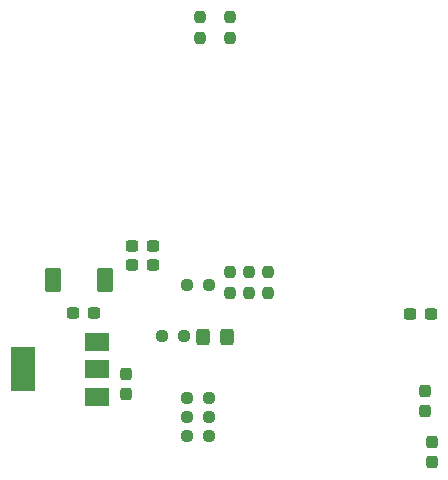
<source format=gtp>
%TF.GenerationSoftware,KiCad,Pcbnew,7.0.6*%
%TF.CreationDate,2024-01-07T21:19:13+01:00*%
%TF.ProjectId,esp-lamp,6573702d-6c61-46d7-902e-6b696361645f,rev?*%
%TF.SameCoordinates,Original*%
%TF.FileFunction,Paste,Top*%
%TF.FilePolarity,Positive*%
%FSLAX46Y46*%
G04 Gerber Fmt 4.6, Leading zero omitted, Abs format (unit mm)*
G04 Created by KiCad (PCBNEW 7.0.6) date 2024-01-07 21:19:13*
%MOMM*%
%LPD*%
G01*
G04 APERTURE LIST*
G04 Aperture macros list*
%AMRoundRect*
0 Rectangle with rounded corners*
0 $1 Rounding radius*
0 $2 $3 $4 $5 $6 $7 $8 $9 X,Y pos of 4 corners*
0 Add a 4 corners polygon primitive as box body*
4,1,4,$2,$3,$4,$5,$6,$7,$8,$9,$2,$3,0*
0 Add four circle primitives for the rounded corners*
1,1,$1+$1,$2,$3*
1,1,$1+$1,$4,$5*
1,1,$1+$1,$6,$7*
1,1,$1+$1,$8,$9*
0 Add four rect primitives between the rounded corners*
20,1,$1+$1,$2,$3,$4,$5,0*
20,1,$1+$1,$4,$5,$6,$7,0*
20,1,$1+$1,$6,$7,$8,$9,0*
20,1,$1+$1,$8,$9,$2,$3,0*%
G04 Aperture macros list end*
%ADD10RoundRect,0.237500X-0.250000X-0.237500X0.250000X-0.237500X0.250000X0.237500X-0.250000X0.237500X0*%
%ADD11RoundRect,0.237500X0.237500X-0.250000X0.237500X0.250000X-0.237500X0.250000X-0.237500X-0.250000X0*%
%ADD12RoundRect,0.237500X0.237500X-0.300000X0.237500X0.300000X-0.237500X0.300000X-0.237500X-0.300000X0*%
%ADD13RoundRect,0.237500X-0.300000X-0.237500X0.300000X-0.237500X0.300000X0.237500X-0.300000X0.237500X0*%
%ADD14RoundRect,0.237500X-0.237500X0.300000X-0.237500X-0.300000X0.237500X-0.300000X0.237500X0.300000X0*%
%ADD15RoundRect,0.250000X-0.325000X-0.450000X0.325000X-0.450000X0.325000X0.450000X-0.325000X0.450000X0*%
%ADD16RoundRect,0.237500X0.300000X0.237500X-0.300000X0.237500X-0.300000X-0.237500X0.300000X-0.237500X0*%
%ADD17RoundRect,0.250000X-0.450000X-0.800000X0.450000X-0.800000X0.450000X0.800000X-0.450000X0.800000X0*%
%ADD18R,2.000000X1.500000*%
%ADD19R,2.000000X3.800000*%
G04 APERTURE END LIST*
D10*
%TO.C,R3*%
X131575000Y-106800000D03*
X133400000Y-106800000D03*
%TD*%
D11*
%TO.C,R15*%
X132690000Y-74712500D03*
X132690000Y-72887500D03*
%TD*%
D12*
%TO.C,C4*%
X151700000Y-106312500D03*
X151700000Y-104587500D03*
%TD*%
D10*
%TO.C,R4*%
X131575000Y-108400000D03*
X133400000Y-108400000D03*
%TD*%
%TO.C,R5*%
X131587500Y-105200000D03*
X133412500Y-105200000D03*
%TD*%
D11*
%TO.C,R16*%
X135200000Y-74712500D03*
X135200000Y-72887500D03*
%TD*%
D13*
%TO.C,C1*%
X121937500Y-98000000D03*
X123662500Y-98000000D03*
%TD*%
D11*
%TO.C,R10*%
X135200000Y-96312500D03*
X135200000Y-94487500D03*
%TD*%
D14*
%TO.C,C5*%
X152350000Y-108887500D03*
X152350000Y-110612500D03*
%TD*%
D15*
%TO.C,D1*%
X132950000Y-100000000D03*
X135000000Y-100000000D03*
%TD*%
D16*
%TO.C,C11*%
X128662500Y-92300000D03*
X126937500Y-92300000D03*
%TD*%
D10*
%TO.C,R6*%
X131575000Y-95600000D03*
X133400000Y-95600000D03*
%TD*%
D13*
%TO.C,C3*%
X150487500Y-98100000D03*
X152212500Y-98100000D03*
%TD*%
D11*
%TO.C,R9*%
X138400000Y-96312500D03*
X138400000Y-94487500D03*
%TD*%
D17*
%TO.C,D2*%
X120200000Y-95200000D03*
X124600000Y-95200000D03*
%TD*%
D18*
%TO.C,U1*%
X123950000Y-105050000D03*
X123950000Y-102750000D03*
D19*
X117650000Y-102750000D03*
D18*
X123950000Y-100450000D03*
%TD*%
D16*
%TO.C,C10*%
X128662500Y-93900000D03*
X126937500Y-93900000D03*
%TD*%
D11*
%TO.C,R8*%
X136800000Y-96312500D03*
X136800000Y-94487500D03*
%TD*%
D10*
%TO.C,R14*%
X129475000Y-99900000D03*
X131300000Y-99900000D03*
%TD*%
D14*
%TO.C,C2*%
X126400000Y-103137500D03*
X126400000Y-104862500D03*
%TD*%
M02*

</source>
========================================
### EXERCISE DETAILS
Return every line from the records above that holds the word "macros".

### RESULT OF THIS TASK
G04 Aperture macros list*
G04 Aperture macros list end*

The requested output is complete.